# Why multiplying the standard form by an integrating factor

I use the algorithm to solve a First Order Linear Differential equation for the following problem

$$2(y-4x^2)dx + xdy=0$$

It is a trivial case and we can easily transform it into the standard form:

$$\frac{dy}{dx} + \frac{2}{x}y=8x \rightarrow standard$$ From here we obtain the integrating factor $x^2$ by aplying the general procedure. We know that if we multiply the standard form by the integrating factor, we will obtain an exact equation. And it is really the case: $$x^2 dy+(2xy-8x^3)dx = 0$$ is exact. But if we try to multiply the initial equation by $x^2$, we won't get an exact one: $$(2x^2y-8x^4)dx + x^3dy=0$$ Obviously yields different second order partial derivatives of a possible solution.

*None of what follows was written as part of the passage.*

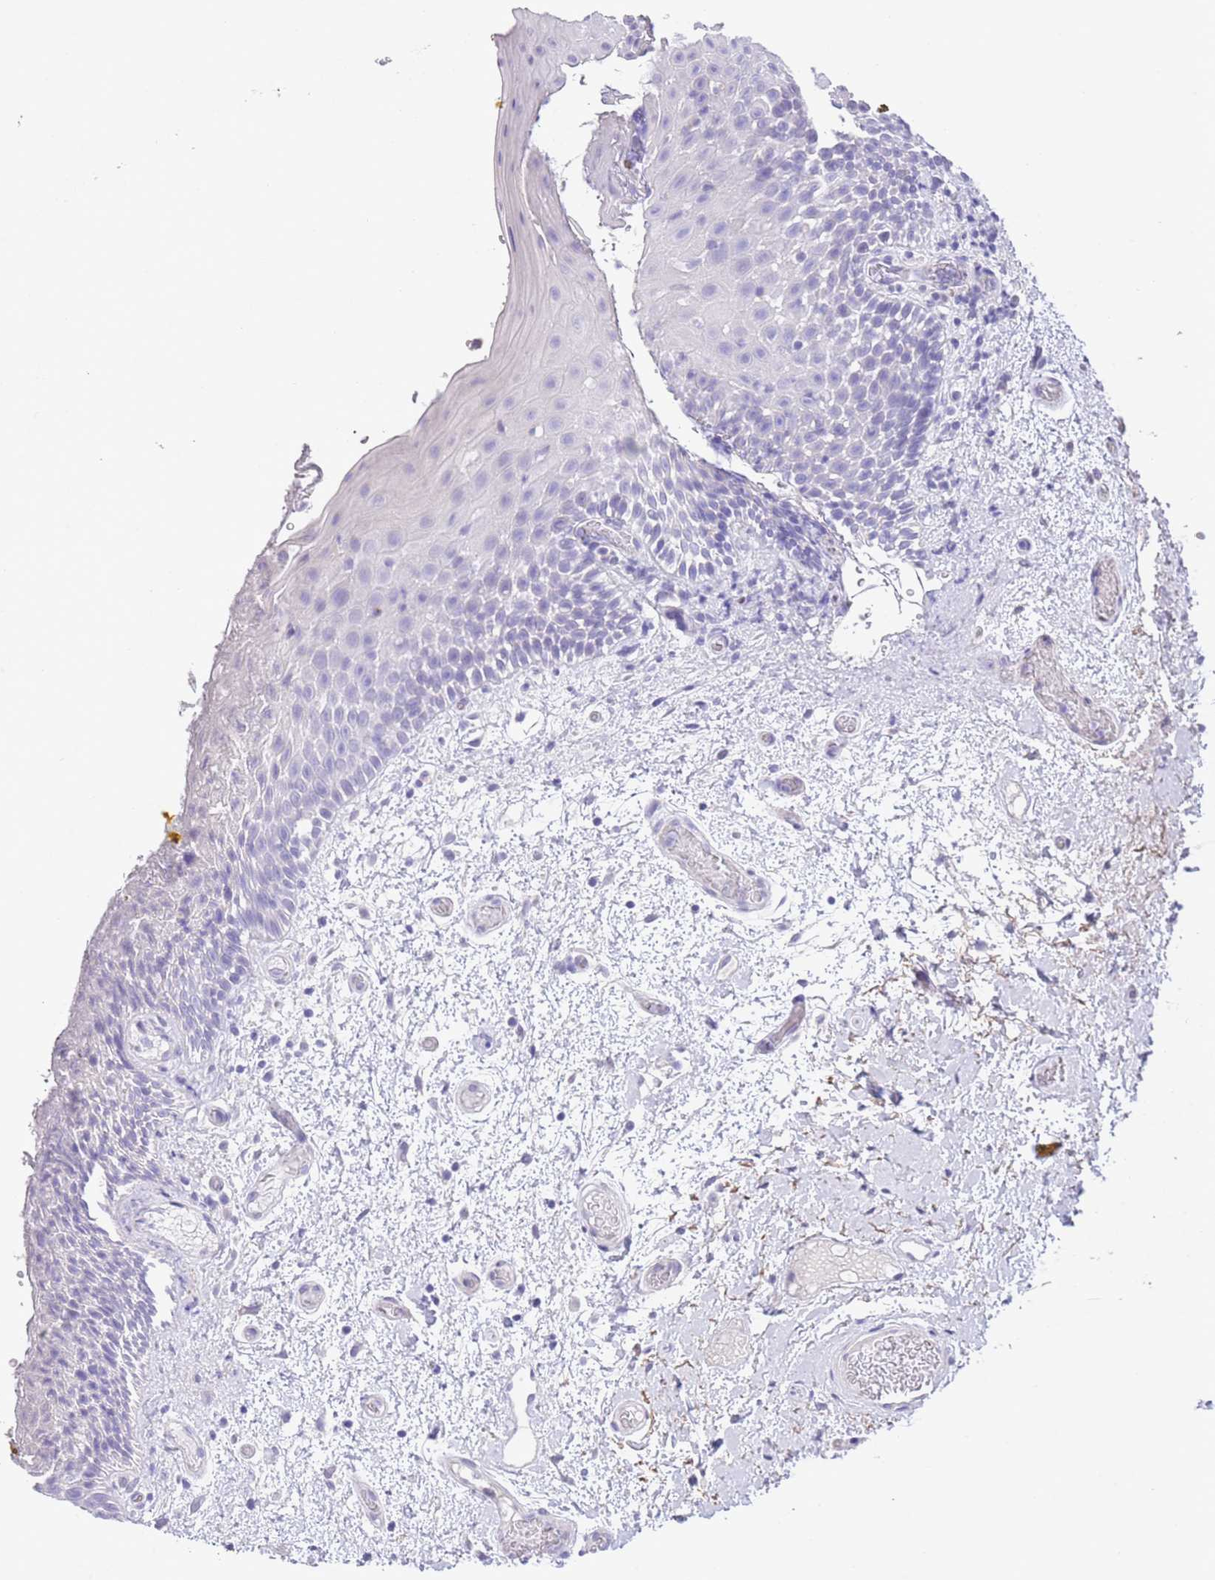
{"staining": {"intensity": "negative", "quantity": "none", "location": "none"}, "tissue": "oral mucosa", "cell_type": "Squamous epithelial cells", "image_type": "normal", "snomed": [{"axis": "morphology", "description": "Normal tissue, NOS"}, {"axis": "morphology", "description": "Squamous cell carcinoma, NOS"}, {"axis": "topography", "description": "Oral tissue"}, {"axis": "topography", "description": "Tounge, NOS"}, {"axis": "topography", "description": "Head-Neck"}], "caption": "The micrograph reveals no staining of squamous epithelial cells in benign oral mucosa.", "gene": "RAI2", "patient": {"sex": "male", "age": 76}}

My question is: Why does it happen?

$2(y-4x^2)dx + xdy=0$ has as integrating factor $x$
Consider $2(xy-4x^3)dx + x^2dy=0$, put it in standard form and you get $\dfrac{dy}{dx} + \dfrac{2}{x}y=8x$, that you know it has as integrating factor $x^2$, that is exactly the factor you have simplified.
Anyway, get the solution for $\dfrac{dy}{dx} + \dfrac{2}{x}y=8x$ and check it in $2(y-4x^2)dx + xdy=0$ and even in $(2x^2y-8x^4)dx + x^3dy=0$ , you'll see that satisfies both.